Flax is a multipurpose plant. Its tough stalks make the fiber of linen, and its seeds are a power-packed food source. Renaissance painters started to use linseed oil, which is made from flaxseeds. Flax’s tide began to take a turn for the worse with the invention of the cotton gin in 1793, which sidelined what had been the huge flax linen industry. And when was the last time you used linseed oil?
But flax is on the comeback trail. It’s a vegetarian’s dream food – high in protein but more important it fills a key nutritional role.
The standard Western diet is heavy on omega-6 type polyunsaturated fatty acids, but we come up short on the essential omega-3 fatty acids. Fish oil is touted as the gold standard remedy. Luckily some great vegetarian sources of omega-3s also exist, such as olive oil, walnuts, eggs and best of all, flaxseed.
Unfortunately, these vegetarian sources tend to be the poor cousins of the two essential omega-3s, namely eicosapentaenoic acid (EPA) and docosahexaenoic acid
(DHA).

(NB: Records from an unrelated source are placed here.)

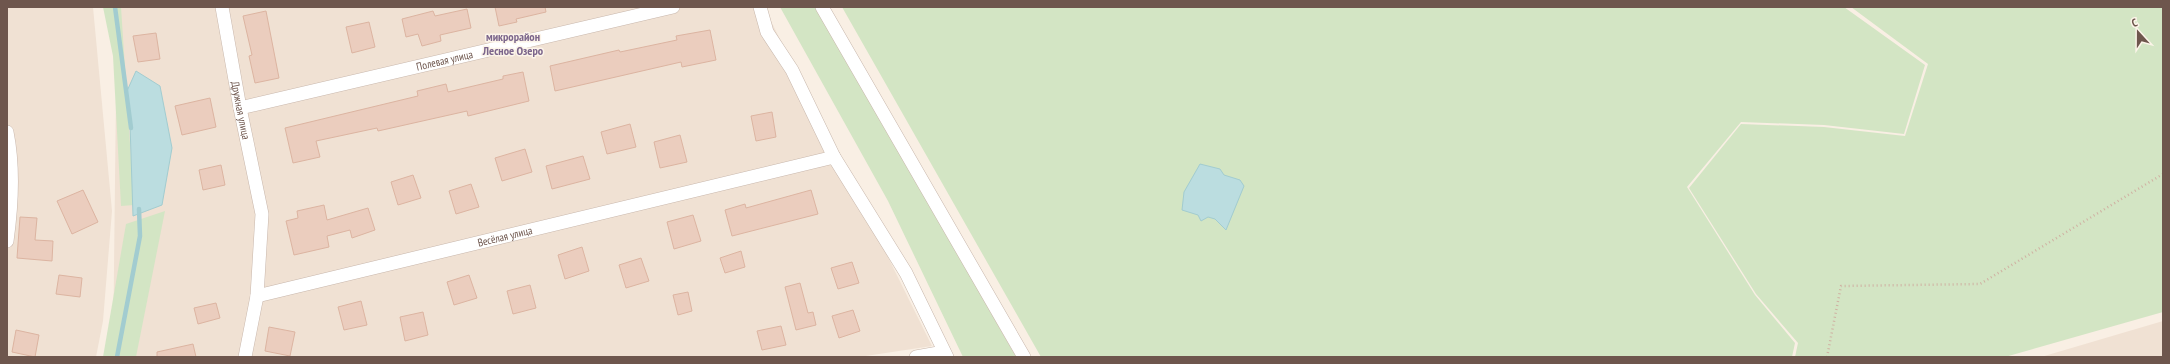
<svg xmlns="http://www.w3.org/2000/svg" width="2170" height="364" viewBox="0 0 2170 364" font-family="'PT Sans Narrow',sans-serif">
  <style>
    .residential { fill: #f0e1d3 }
    .green { fill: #d3e5c4 }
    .water { fill: #bbdde0; stroke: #a2ccd0 }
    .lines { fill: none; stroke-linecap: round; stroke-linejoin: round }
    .stream { stroke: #a2ccd0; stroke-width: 4.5 }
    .building { fill: #ebcdbe; stroke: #dcb4a1 }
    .minor-casing { stroke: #c8b7ac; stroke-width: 14 }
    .path { stroke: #cfb1a2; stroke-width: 2.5; stroke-dasharray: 1 3; stroke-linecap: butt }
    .minor { stroke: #fff; stroke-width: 13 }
    .labels { text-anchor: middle; stroke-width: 3; stroke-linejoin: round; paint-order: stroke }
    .street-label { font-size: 11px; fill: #6e564d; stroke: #fcf4e9 }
    .neighbourhood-label { font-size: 12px; font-weight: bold; fill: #7b658b; stroke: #fcf4e9 }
  </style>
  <rect width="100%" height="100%" fill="#f9efe4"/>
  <g class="residential">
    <path d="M7,7h86l19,204 -9,110 -7,36h-89z"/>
    <path d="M117,7h647l168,339 -73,11h-746z"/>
    <path d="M2163,321v36h-122z"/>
  </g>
  <g class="green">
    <path d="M103,7h18l13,198 -13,1 -8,-150z"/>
    <path d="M780,7h38l198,350h-53l-75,-156z"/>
    <path d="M842,7h1002l81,58 -21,69 -80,-9 -83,-3 -54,65 68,108 40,48 -3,14h-751z"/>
    <path d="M1851,7h312v305l-158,45h-210l3,-14 -42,-49 -67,-106 52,-64 83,3 81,9 23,-72z"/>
    <path d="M165,211l-29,146h-33l23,-133z"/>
  </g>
  <g class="water">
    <path d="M136,71l24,15 12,62 -10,57 -29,11 -3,-92 -3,-33z"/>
    <path d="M1200,164l20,5 4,6 16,5 4,6 -18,44 -11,-11 -7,-2 -7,4 -3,-6 -16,-5 2,-18z"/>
  </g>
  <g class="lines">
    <g class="stream">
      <path d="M115,7l16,121"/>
      <path d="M117,357l23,-121 -1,-27"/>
    </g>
  </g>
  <g class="building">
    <path d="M495,7h50l1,5 -30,7 1,3 -18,4z"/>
    <path d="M467,9l4,19 -31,7 1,6 -19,5 -4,-12 -12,3 -4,-18 31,-8 2,5z"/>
    <path d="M266,11l13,67 -24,5 -6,-27 3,-1 -9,-39z"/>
    <path d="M369,22l6,25 -23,6 -6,-26z"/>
    <path d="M710,30l6,30 -34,7 -1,-5 -126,29 -5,-25 69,-16 1,2 57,-12 -1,-4z"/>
    <path d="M156,33l4,26 -22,3 -5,-26z"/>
    <path d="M523,72l6,29 -61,15 -1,-5 -89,20 -1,-3 -61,13 4,16 -27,6 -8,-35 133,-32 -1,-5 29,-7 2,8 55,-13v-3z"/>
    <path d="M210,98l6,29 -34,8 -7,-29z"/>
    <path d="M772,112l4,25 -20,4 -5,-25z"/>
    <path d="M630,124l6,23 -29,7 -6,-22z"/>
    <path d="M680,135l7,27 -27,6 -6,-26z"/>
    <path d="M525,149l7,23 -30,9 -7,-23z"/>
    <path d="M583,156l7,23 -38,10 -6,-23z"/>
    <path d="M221,165l4,20 -22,5 -4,-20z"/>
    <path d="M413,175l8,23 -23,7 -7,-23z"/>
    <path d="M471,184l8,23 -23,7 -7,-23z"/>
    <path d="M83,190l15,32 -26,12 -15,-33z"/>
    <path d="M811,190l7,24 -86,22 -7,-26 20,-6 1,4z"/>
    <path d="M324,205l3,15 41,-12 7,22 -23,8 -2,-8 -23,6 2,11 -35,8 -8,-34 12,-3 -1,-7z"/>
    <path d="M693,215l8,26 -27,8 -7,-27z"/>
    <path d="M20,217l17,1 -2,22 18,1 -1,20 -35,-3z"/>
    <path d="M582,247l7,24 -24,8 -7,-24z"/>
    <path d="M741,251l4,16 -20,6 -5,-15z"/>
    <path d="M641,258l8,23 -23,7 -7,-23z"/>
    <path d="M852,262l7,21 -21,6 -7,-21z"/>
    <path d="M59,275l23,3 -2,19 -24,-3z"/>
    <path d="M469,275l8,23 -23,7 -7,-23z"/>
    <path d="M800,283l8,30 5,-1 3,13 -20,5 -11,-43z"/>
    <path d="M530,285l6,23 -23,6 -6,-23z"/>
    <path d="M688,292l4,19 -14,4 -5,-20z"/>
    <path d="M361,301l6,24 -23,5 -6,-23z"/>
    <path d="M216,303l4,15 -22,6 -4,-16z"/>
    <path d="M853,310l7,21 -21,7 -7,-22z"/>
    <path d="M423,312l5,23 -23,6 -5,-24z"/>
    <path d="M781,326l5,19 -24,5 -5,-19z"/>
    <path d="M269,327l26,5 -5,24 -25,-5z"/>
    <path d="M16,330l23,5 -4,22 -23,-5z"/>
    <path d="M193,344l3,13h-39v-5z"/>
  </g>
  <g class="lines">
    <defs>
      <g id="minor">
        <path id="s1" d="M222,7l18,101 22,106 -5,82 577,-139"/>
        <path d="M760,7l7,25 25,38 42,87 72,116 41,84"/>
        <path d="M822,7l202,350"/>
        <path id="s2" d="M240,108l433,-101"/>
        <path d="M7,132c7,35 5,73 0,109"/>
        <path d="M245,357l12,-61"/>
        <path d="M916,357l28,-5"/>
      </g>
    </defs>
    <use href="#minor" class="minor-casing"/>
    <path class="path" d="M1827,357l14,-71 139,-2 183,-110"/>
    <use href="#minor" class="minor"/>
  </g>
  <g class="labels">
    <g class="street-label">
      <text dy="4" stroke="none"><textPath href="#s2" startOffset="210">Полевая улица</textPath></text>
      <text dy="4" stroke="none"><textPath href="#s1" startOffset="105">Дружная улица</textPath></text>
      <text dy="4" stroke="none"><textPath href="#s1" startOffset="548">Весёлая улица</textPath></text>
    </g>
    <g class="neighbourhood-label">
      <text x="513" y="41">микрорайон<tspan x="513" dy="14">Лесное Озеро</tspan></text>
    </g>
  </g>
  <rect width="2170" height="364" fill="none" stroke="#6e564d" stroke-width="16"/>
  <g transform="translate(2138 32) rotate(339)" stroke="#fcf4e9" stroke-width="3" paint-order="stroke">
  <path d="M0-3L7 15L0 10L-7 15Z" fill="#6e564d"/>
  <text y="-6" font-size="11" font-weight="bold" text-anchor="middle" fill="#6e564d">С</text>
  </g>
</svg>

The good news is that the body can synthesize these essential omega-3s by converting the vegetarian versions. In fact, a vegetarian diet is thought to increase the efficiency of this conversion rate out of necessity. Apparently, moving away from a classic Western diet to a more vegetarian one removes some hormonal inhibitory pathways for the conversion.
The American Dietetic Association recommends that vegetarians include a good source of omega-3 fatty acid in their diet in order to balance out the excessive amount of omega-6 fatty acids in the American diet, and they list flaxseed oil as the richest source of omega-3.
So we are taking flax for a little test drive in a freshly-tilled, 25 foot by 5 foot section of ground to the south of the barn. We sowed three kinds of flaxseed, Foster, Omega Blue and some food grade Red Mill, and mulched them in with hay from our mow (see my post Stacking Hay While the Sun Shines .
Because we planted them into soil that has a very vital weed seed bank, we have also started a few flaxseeds inside at the same time so we can identify their sprouts.
Supplying local, sustainably grown flax seed is a niche we hope to fill. It’s nutritious, and it stores well. (And it has delicate, blue flowers.)